ЧТО НУЖНО СДЕЛАТЬ:
- A) Выпишите без изменений отрывок из текста о романе «Французское завещание», приведённого ниже: начните со слов, в которых есть «И воспоминание у», и остановитесь после слов «бабушки во Францию.».
- B) Определите, согласуются ли с текстом о романе «Французское завещание», приведённым ниже, следующие утверждения: (i) по определению А.Ю. Наркевича, основа автобиографии — работа памяти; (ii) Бергсон писал о силе воспоминания в работе 1896 года; (iii) во «Французском завещании», как и у Пруста, запечатлевается работа памяти. На каждое ответьте «да» или «нет» и приведите решающие слова текста в точной цитате.
- C) По тексту о романе «Французское завещание», приведённому ниже, ответьте на вопрос: в каком интервью автор романа сказал, что человек, вспоминая, уже творит?

ИСТОЧНИК:
**********

Представляя в новом синтезированном виде, фактически, все традиционные свойства автобиографического романа, «Французское завещание» по характеру автобиографизма мемуарно. Именно в том качестве, как оно определено А.Ю. Наркевичем: «Основа автобиографии — работа памяти»[379]. Для самого Макина воспоминание, память — исток, основа и стимул творчества. Поскольку, как заявляет автор «Французского завещания» в интервью «Пари-матч», «вспоминая, человек уже творит. Когда вы о чем-то вспоминаете, то переживаете события прошлого особым, необыкновенным образом, отбирая из пережитого те или иные важные моменты. Вы уже как бы потенциальный писатель»[380]. И именно мемуарность — творящее воспоминание — задает и определяет своеобразие реально-достоверной формы романа Макина.
Во внешней и внутренней структуре романа воспоминание доминирует. Во-первых — воспоминание Алеши-Андрея. Во-вторых, воспоминания Шарлотты о всей ее жизни, но преломленные в сознании, памяти Алеши — воспоминание о воспоминании. Поэтому естественно, достоверна форма фрагментарной композиции с ассоциативными пространственно-временными переключениями и смещениями. Однако внутренняя логика памяти-воображения — духовно-интеллектуальные устремления Алеши — создает единство фрагментов романной композиции.
И воспоминание у Макина обладает той силой и способностью, о которой писал А. Бергсон в работе 1896 года «Материя и память»: «…в тот момент, когда воспоминание, обретая… активность, актуализируется, оно уже перестает быть воспоминанием и снова становится восприятием», которое «продолжает прошлое в настоящее»[381]. И сам герой Макина, которому автор здесь передоверяет свое убеждение, в один из моментов живого переживания прошлого как настоящего утверждает: «…это было не воспоминание, но сама жизнь. Нет, не «как сейчас», а сейчас» (115)[382]. Это рождает художественно-убедительную достоверность, физическую ощутимость романной изобразительности, явной, скажем, в облике Шарлотты или друга Алеши Пашки, сценах на барже, когда юный Алеша наблюдает за проституткой и солдатами, или парижской жизни героя, готовящегося к приезду бабушки во Францию.
И именно изобразительность становится у Макина воплощаемым воспоминанием. Во «Французском завещании» не запечатлевается, как у Пруста, работа памяти[383], а дается ее итог: возникшая как воспоминание «картина», ставшая реальностью, настоящим, независимо от того, достоверный ли это факт из прошлой жизни, или же воображаемое событие, жизнь сознания героя, как картины приема Николая II во Франции, либо «оживающие фотографии». Но неизменны, по общей мысли автора (через героя), «безмолвный труд памяти» (116) — «un travail de la mémoire» (278); возможное приобщение к истинному, «таинственному созвучию вечных мгновений» (116) — «cette mystérieuse consonance des instants éternels» (277).

**********

ПРЕДОСТАВЛЕННЫЕ МАТЕРИАЛЫ:
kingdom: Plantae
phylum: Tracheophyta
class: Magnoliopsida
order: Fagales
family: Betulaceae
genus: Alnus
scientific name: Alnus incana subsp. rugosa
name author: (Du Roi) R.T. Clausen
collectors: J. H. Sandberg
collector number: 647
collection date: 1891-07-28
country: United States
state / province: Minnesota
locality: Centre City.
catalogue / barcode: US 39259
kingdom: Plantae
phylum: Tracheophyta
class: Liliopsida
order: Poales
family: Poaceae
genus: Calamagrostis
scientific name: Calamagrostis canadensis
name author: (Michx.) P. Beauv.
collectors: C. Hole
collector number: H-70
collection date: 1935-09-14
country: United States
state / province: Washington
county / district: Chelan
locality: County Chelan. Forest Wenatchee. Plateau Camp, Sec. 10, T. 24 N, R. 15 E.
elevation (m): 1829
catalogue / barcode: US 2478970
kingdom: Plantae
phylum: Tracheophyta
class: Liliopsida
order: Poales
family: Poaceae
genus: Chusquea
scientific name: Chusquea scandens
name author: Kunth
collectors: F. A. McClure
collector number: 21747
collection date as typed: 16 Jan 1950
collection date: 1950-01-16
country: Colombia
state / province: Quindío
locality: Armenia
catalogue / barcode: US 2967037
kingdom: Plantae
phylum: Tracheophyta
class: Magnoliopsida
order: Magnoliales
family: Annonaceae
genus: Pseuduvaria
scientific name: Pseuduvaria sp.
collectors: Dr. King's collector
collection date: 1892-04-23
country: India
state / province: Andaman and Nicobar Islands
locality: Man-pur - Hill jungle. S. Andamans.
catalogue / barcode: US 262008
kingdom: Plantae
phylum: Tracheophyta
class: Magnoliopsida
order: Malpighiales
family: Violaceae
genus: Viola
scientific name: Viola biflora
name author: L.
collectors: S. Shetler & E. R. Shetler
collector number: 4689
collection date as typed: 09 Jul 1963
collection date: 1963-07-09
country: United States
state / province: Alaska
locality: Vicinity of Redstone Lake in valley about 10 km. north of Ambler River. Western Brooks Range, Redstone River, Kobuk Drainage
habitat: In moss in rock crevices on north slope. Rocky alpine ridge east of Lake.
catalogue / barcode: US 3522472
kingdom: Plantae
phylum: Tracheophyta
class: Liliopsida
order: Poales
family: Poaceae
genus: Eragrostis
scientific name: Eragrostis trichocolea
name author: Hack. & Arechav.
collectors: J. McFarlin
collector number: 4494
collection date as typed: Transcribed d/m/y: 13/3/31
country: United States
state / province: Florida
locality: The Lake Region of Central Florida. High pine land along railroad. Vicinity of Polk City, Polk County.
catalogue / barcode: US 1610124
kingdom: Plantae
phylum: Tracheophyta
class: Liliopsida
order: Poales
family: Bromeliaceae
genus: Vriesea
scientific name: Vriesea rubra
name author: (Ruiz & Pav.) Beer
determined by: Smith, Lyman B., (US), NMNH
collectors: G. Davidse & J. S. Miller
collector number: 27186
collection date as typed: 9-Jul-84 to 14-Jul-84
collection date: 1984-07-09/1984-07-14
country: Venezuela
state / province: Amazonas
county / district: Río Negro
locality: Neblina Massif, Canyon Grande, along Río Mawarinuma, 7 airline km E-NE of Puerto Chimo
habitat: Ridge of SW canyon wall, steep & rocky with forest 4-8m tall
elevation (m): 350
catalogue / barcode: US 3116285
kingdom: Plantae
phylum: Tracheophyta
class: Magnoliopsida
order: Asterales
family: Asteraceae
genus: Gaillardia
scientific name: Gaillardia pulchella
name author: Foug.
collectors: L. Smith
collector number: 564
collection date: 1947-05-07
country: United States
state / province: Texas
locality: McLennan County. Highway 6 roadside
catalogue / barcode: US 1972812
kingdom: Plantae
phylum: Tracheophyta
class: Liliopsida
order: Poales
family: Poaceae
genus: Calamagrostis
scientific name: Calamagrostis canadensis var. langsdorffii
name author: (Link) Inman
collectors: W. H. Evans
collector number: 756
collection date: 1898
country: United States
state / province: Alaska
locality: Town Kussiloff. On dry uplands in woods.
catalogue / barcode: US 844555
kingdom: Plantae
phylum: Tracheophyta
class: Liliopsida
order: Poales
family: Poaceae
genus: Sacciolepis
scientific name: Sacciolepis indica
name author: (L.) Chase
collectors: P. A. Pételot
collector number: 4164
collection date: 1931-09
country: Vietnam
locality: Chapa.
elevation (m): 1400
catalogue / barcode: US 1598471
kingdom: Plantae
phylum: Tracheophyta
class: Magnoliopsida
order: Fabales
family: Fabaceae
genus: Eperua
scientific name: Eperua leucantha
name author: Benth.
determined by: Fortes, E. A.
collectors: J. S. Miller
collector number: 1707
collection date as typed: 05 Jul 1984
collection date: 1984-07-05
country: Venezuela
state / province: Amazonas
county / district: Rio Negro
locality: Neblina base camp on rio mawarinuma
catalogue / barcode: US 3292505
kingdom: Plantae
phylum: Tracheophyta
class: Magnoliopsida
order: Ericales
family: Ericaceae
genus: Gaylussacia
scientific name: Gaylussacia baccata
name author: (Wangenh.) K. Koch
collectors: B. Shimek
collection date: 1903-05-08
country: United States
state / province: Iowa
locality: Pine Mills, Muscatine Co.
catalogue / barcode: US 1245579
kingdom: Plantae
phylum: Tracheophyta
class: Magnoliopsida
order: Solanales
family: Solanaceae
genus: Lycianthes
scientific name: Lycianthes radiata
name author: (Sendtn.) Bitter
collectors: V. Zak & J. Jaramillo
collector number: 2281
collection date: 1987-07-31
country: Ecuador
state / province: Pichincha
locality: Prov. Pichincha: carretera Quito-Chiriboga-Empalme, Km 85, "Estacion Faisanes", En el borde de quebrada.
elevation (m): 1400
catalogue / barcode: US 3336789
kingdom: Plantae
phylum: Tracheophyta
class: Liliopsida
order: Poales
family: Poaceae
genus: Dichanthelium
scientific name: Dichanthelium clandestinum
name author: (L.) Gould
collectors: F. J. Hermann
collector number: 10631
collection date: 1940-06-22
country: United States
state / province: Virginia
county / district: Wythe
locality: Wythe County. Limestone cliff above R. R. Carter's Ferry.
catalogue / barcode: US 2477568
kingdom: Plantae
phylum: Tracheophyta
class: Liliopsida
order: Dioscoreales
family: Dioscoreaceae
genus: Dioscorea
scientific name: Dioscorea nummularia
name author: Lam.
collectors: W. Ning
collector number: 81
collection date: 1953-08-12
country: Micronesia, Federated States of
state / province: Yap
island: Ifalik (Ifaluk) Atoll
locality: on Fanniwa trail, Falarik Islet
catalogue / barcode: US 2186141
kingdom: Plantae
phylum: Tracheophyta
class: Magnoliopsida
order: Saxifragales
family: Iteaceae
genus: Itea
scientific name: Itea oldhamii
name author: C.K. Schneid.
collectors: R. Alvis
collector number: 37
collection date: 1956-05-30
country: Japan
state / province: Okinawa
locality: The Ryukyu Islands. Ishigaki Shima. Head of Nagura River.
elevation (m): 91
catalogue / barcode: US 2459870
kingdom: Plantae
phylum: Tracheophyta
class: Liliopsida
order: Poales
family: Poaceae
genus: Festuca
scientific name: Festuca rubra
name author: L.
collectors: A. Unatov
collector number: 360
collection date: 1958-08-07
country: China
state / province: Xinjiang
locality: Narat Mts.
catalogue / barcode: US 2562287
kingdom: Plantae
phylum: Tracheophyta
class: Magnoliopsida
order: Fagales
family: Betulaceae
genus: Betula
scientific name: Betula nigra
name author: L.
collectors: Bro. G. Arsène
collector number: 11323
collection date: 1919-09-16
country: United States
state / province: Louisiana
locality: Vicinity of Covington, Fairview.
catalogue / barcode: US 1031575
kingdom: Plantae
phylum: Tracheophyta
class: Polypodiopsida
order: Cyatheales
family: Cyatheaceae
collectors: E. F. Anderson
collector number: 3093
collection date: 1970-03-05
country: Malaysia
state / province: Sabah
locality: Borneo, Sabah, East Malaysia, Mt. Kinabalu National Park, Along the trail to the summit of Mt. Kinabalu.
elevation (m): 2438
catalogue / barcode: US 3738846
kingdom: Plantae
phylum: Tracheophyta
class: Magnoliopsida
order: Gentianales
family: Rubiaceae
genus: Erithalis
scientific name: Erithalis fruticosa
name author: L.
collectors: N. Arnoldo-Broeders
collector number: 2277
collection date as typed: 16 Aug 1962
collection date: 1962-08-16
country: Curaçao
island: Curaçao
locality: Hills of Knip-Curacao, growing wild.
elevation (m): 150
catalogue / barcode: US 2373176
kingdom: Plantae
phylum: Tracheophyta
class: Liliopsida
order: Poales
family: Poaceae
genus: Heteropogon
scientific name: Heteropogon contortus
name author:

**********

ОТВЕТЫ С РАЗБОРОМ:
- A)
И воспоминание у Макина обладает той силой и способностью, о которой писал А. Бергсон в работе 1896 года «Материя и память»: «…в тот момент, когда воспоминание, обретая… активность, актуализируется, оно уже перестает быть воспоминанием и снова становится восприятием», которое «продолжает прошлое в настоящее»[381]. И сам герой Макина, которому автор здесь передоверяет свое убеждение, в один из моментов живого переживания прошлого как настоящего утверждает: «…это было не воспоминание, но сама жизнь. Нет, не «как сейчас», а сейчас» (115)[382]. Это рождает художественно-убедительную достоверность, физическую ощутимость романной изобразительности, явной, скажем, в облике Шарлотты или друга Алеши Пашки, сценах на барже, когда юный Алеша наблюдает за проституткой и солдатами, или парижской жизни героя, готовящегося к приезду бабушки во Францию.

- B)
(i) Да: «Основа автобиографии — работа памяти».
(ii) Да: «писал А. Бергсон в работе 1896 года».
(iii) Нет: «не запечатлевается, как у Пруста, работа памяти».

- C) В интервью «Пари-матч».